120 indigodaddy 21 5/22/2025, 12:31:01 AM github.com ↗
I combined this with a simple API to update a CSV file using Deno/deno-csv library, allowing an Ansible job to easily update a CSV file via the API with Ansible URI module, and then have that same CSV file viewable/downloadable in a simple and easy/dashboardy way (with CSV-to-html-table). Copilot created the Deno/deno-csv CSV API code and then with a little back and forth I added static website functionality (to serve the CSV table), and I had a /view and a /update route. I'm just a sysadmin but I love piecing together stuff like this. Thanks Derek!

Comments (21)

indigodaddy · 4h ago
Dang, I'm not the author, so do not think this should be a show HN, at least not with me remaining as the submitter. I did not submit it as such, and then later an admin edited it to a show HN, and put my comment (that I added for context later for how I made use of the tool) as the description. That blurb currently as the description should probably be returned to a plain comment. All I did was stumble upon Derek's repo when I was looking for something to stitch together for a particular use-case.
nurettin · 1h ago
The confusion arises from your paragraph explaining what you made, then linking to a repo that contains the component you used. Why don't you show the thing that you made? An Ansible job sounds interesting.
szszrk · 25m ago
I know PowerShell is surrounded with polarized opinions, but that's one of the things it's amazing for. Import-Csv with Out-GridView gives nice results and it can be just a one-liner wrote from memory.

Just a reminder that it's possible and often built into our work environments, while we pretend it's not there.

magesh_magi1 · 28m ago
Ha, I'm working on a similar utility with some extra features also enabling WASM that might help in case of larger files.
34f34f3 · 1h ago
Alternatively, feed your spreadsheet file (CSV, XLS, whatever) to Google Sheets and then select File > Download > Web Page (.html) – especially when you have a ton of formatting (font, colors, borders, whatnot)... the result looks great!
strunz · 3h ago
Love this idea, wish I could pipe a CSV right to the tool though!
sn0n · 2h ago
This is amazing!! I finally have an excuse to use spreadsheets again! I've been avoiding them for years, Legitimately.
dddw · 1h ago
What did you use instead?
promiseofbeans · 4h ago
How does this handle CSV's with no headers, or data that's offset from the top? (e.g. a row for title and subtitle, before the table headers & data)
mokanfar · 4h ago
That is classified as an edge use-case. Realistically speaking I don't think the point of this hastily whipped up demo was to be a replacement for google sheets.
Bimos · 4h ago
Yeah but since it claims "any CSV file", and CSV files are widely known to be variate, I didn't expect it fails to work on edge use-cases.
brothrock · 4h ago
Great question. If it can’t skip lines, I’m out.
6510 · 1h ago
I wrote this long ago. Looking at it I'm really a master spaghetti coder.

https://jsfiddle.net/ypfr98su/5/

joseangel_sc · 2h ago
i’m gonna test this on a 52k rows document, very curious if it can handle that
indigodaddy · 2h ago
Perhaps turn paging on in the config for a very large CSV?
neilv · 4h ago
Obligatory suggestion to developers who use this: Don't copy&paste reuse that custom formatting code from the demo for arbitrary CSV, since the code inserts arbitrary strings into both HTML attribute value and CDATA contexts, without escaping special characters.
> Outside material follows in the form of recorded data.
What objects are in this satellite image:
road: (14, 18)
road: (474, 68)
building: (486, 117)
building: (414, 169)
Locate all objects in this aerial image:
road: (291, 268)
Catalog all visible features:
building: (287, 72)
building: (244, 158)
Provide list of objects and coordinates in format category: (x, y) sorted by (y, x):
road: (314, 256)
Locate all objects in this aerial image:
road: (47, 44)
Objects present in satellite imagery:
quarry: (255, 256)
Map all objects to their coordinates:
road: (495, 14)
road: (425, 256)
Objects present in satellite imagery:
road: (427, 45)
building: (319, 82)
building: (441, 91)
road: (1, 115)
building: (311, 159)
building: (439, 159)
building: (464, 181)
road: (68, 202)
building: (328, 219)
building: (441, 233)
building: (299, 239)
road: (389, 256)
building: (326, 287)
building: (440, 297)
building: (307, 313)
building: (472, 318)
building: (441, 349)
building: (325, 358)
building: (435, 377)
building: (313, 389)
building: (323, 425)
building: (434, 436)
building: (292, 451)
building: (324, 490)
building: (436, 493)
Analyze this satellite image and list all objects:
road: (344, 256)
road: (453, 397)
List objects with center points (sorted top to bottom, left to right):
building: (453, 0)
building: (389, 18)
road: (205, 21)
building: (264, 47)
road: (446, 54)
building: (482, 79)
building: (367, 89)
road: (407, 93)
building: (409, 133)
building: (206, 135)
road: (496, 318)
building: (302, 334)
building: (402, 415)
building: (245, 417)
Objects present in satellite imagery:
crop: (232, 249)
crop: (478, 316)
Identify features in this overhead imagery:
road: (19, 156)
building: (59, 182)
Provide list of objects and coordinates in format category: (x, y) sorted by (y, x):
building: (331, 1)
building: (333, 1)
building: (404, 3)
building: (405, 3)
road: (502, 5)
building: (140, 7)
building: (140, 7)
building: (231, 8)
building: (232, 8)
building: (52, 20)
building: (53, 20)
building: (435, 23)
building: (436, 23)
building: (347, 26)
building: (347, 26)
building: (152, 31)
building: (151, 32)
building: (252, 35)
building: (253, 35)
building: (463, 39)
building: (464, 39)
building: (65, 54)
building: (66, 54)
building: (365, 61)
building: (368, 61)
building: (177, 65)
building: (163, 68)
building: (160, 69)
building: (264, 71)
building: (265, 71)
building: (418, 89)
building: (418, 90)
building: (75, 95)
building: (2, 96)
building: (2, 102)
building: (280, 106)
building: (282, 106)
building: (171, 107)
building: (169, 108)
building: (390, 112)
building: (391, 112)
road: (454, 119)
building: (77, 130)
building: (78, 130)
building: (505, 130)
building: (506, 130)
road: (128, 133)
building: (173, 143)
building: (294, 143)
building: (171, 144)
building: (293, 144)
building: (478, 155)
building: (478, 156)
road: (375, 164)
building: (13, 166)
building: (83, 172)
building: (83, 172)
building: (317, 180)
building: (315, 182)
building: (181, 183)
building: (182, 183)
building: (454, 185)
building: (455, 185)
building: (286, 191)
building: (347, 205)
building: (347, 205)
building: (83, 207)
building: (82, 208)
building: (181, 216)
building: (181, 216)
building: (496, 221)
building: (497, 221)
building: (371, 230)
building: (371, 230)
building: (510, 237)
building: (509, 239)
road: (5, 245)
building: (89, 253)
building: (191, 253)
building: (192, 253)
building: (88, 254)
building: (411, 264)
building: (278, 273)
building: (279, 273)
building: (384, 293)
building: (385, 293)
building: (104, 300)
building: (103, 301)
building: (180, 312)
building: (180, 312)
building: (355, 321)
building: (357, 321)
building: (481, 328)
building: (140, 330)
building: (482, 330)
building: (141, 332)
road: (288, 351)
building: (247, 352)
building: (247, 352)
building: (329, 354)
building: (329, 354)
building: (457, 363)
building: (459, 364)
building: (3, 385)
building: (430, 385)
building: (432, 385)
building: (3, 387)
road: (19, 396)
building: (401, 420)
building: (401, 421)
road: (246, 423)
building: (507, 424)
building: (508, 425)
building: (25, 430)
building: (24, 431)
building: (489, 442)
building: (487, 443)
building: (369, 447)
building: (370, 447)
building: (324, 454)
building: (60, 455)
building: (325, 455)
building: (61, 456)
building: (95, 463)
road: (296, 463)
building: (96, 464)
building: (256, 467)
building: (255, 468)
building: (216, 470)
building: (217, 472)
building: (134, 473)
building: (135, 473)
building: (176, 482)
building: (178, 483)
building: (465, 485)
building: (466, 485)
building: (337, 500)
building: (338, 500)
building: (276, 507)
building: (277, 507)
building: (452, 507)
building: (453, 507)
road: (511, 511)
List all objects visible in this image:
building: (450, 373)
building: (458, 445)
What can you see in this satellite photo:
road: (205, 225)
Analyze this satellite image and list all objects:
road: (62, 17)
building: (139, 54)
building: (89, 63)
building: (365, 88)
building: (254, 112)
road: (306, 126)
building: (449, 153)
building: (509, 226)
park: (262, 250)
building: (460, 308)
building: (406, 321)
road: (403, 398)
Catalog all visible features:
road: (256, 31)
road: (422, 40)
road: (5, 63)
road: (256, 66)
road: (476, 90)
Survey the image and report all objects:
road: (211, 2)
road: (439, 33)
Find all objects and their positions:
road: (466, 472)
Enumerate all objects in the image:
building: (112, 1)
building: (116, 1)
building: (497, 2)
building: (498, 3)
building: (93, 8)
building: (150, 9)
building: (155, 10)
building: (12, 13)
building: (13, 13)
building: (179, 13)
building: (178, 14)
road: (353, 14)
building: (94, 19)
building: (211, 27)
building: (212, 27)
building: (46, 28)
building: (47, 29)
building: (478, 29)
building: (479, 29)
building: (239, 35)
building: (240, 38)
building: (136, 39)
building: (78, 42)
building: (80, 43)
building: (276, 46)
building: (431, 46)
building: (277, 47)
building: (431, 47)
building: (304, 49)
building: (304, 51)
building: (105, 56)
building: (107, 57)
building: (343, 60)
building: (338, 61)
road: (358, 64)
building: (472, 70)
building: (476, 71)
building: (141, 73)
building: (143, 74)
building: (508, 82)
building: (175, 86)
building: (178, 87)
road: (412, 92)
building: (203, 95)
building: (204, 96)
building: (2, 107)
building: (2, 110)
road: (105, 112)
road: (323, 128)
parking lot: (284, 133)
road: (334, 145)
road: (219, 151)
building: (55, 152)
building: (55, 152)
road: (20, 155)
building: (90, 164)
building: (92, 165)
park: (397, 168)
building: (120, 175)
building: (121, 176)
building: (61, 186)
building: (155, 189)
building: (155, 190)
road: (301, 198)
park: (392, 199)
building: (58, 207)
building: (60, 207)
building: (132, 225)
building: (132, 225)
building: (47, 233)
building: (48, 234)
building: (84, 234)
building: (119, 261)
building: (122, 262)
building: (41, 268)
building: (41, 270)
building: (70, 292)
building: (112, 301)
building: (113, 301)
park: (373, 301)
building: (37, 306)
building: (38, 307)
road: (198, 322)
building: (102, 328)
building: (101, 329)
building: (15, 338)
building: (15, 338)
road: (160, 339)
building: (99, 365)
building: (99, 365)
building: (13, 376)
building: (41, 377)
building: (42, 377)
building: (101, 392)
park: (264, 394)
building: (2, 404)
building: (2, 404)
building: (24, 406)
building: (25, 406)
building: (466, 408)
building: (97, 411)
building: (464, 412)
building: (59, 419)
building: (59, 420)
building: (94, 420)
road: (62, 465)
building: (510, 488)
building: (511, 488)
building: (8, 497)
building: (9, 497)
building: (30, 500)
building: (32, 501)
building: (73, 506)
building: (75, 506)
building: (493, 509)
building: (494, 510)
    return "<a href='" + link + "' target='_blank'>" + link + "</a>";
65 · 2h ago
Pretty cool. I'm wondering how large of a CSV you could feasibly load with this. I always have to manually open CSVs in text editors if they're too large for Excel, so if this is a better UI for it that can handle large files I will definitely use this.
indigodaddy · 2h ago
Perhaps setting paging to true would improve the handling of a very large CSV
pphysch · 4h ago
I was wondering why this wasn't expressed as a webcomponent, then saw it's a decade old. Nice.